For what it’s worth, Google Sheet’s
FORECAST function estimated it to finish in just under a year. 😬
The only reason I could come up with, for it to get slower over time, was that it must be updating the indexes as it inserts into the
user_snps table. I vaguely hoped Postgres’ COPY function would copy the data first and re-index afterwards instead, but evidently it doesn’t. Since we didn’t want to wait a whole year, I aborted the mission and started over. This time, in order to avoid this problem, I took separate dumps of the original database, one in text-format for the schema, one in custom format for the data:
pg_dump --schema-only -Fp snpr > snpr-schema.psql pg_dump --data-only -Fc snpr > snpr-data.psql
I opened the
snpr-schema.psql and commented out the indexes, and while I was at it, the foreign key constraints, of the
user_snps table. I restored the schema and the data on the new machine and ran the commented out bits after the data was imported. The whole process only took a few hours. Unfortunately, I don’t have a graph or an exact time for that. I ran it overnight and it was done the next morning.

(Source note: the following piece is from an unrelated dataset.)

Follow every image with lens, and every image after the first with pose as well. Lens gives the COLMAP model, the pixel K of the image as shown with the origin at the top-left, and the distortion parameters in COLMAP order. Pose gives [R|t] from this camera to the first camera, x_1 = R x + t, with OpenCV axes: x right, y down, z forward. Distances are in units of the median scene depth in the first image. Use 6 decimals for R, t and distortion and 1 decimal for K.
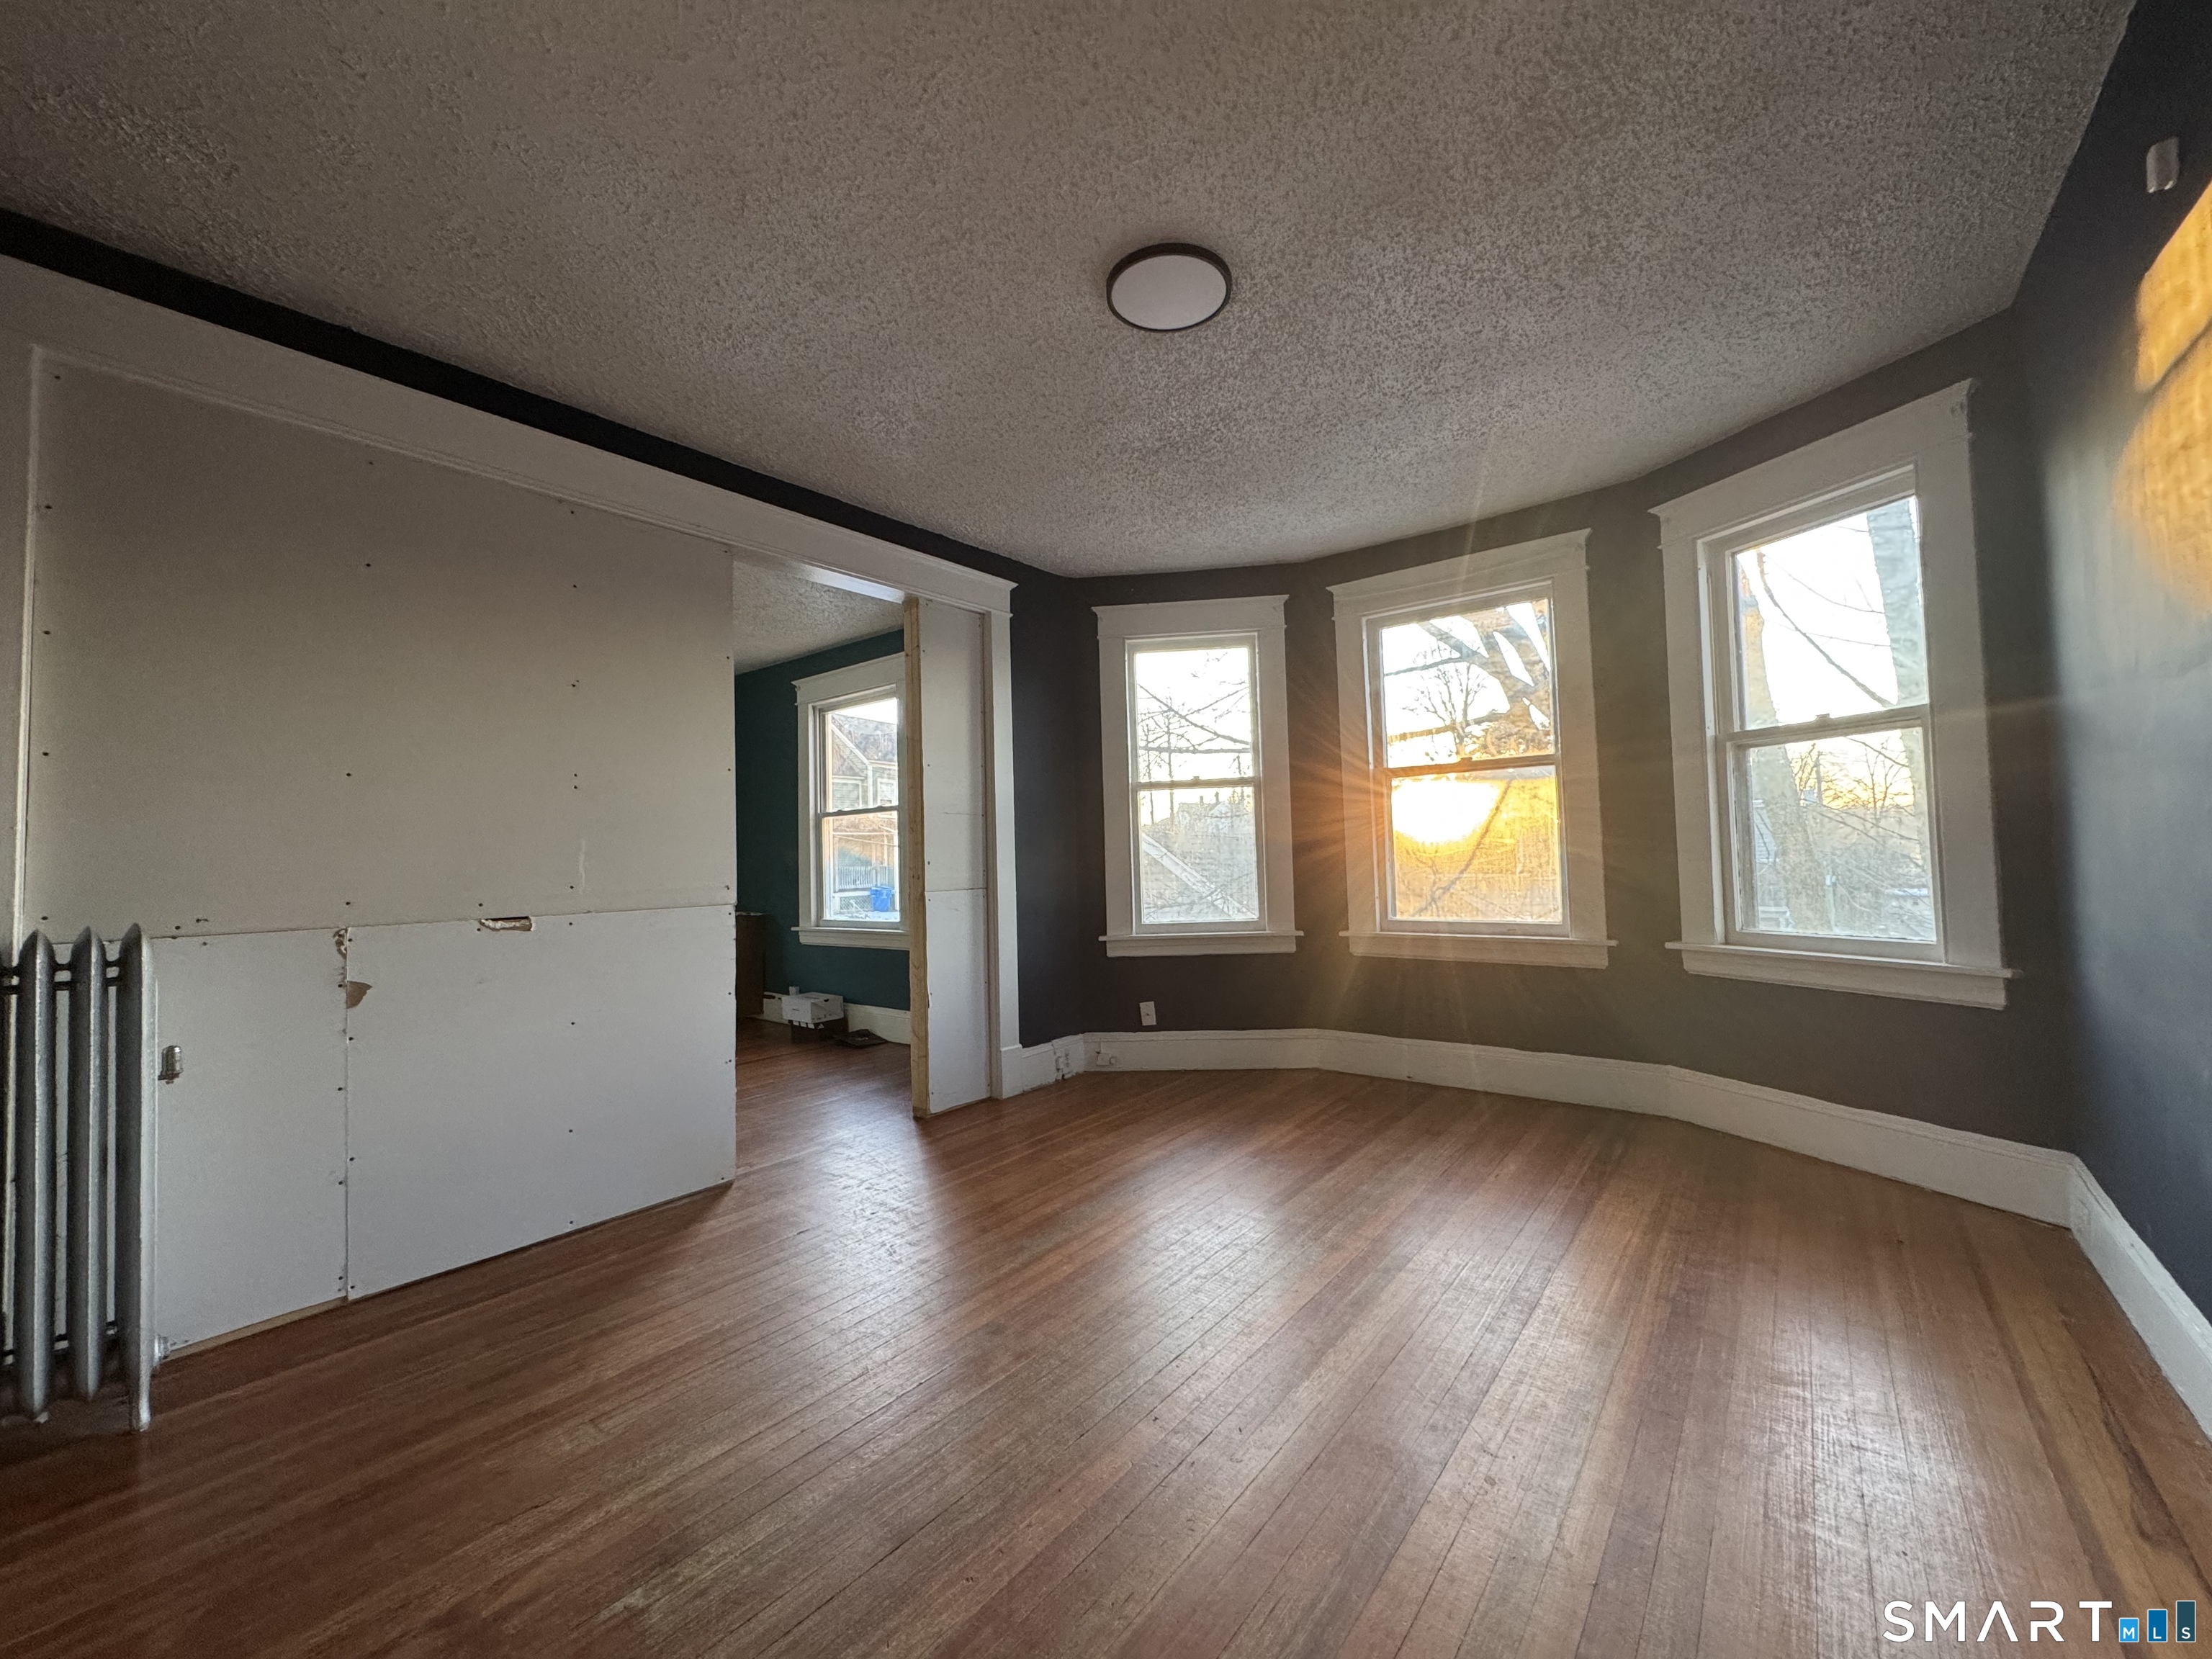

When restoring a large Postgres database, import the data before the indexes. The next time I’ll try writing a script for that, unless someone else does it first (*hint*) or it already exists. Additionally, always keeping track of long running processes is a very good idea. Without keeping track of the progress of the import, we wouldn’t have been able to make an informed decision on whether to abort or not. Even better is having a script in place doing that for you, e.g. logging the size of Postgres’ data directory to a file every minute, or have monitoring in place on the machine, keeping track of the disk usage.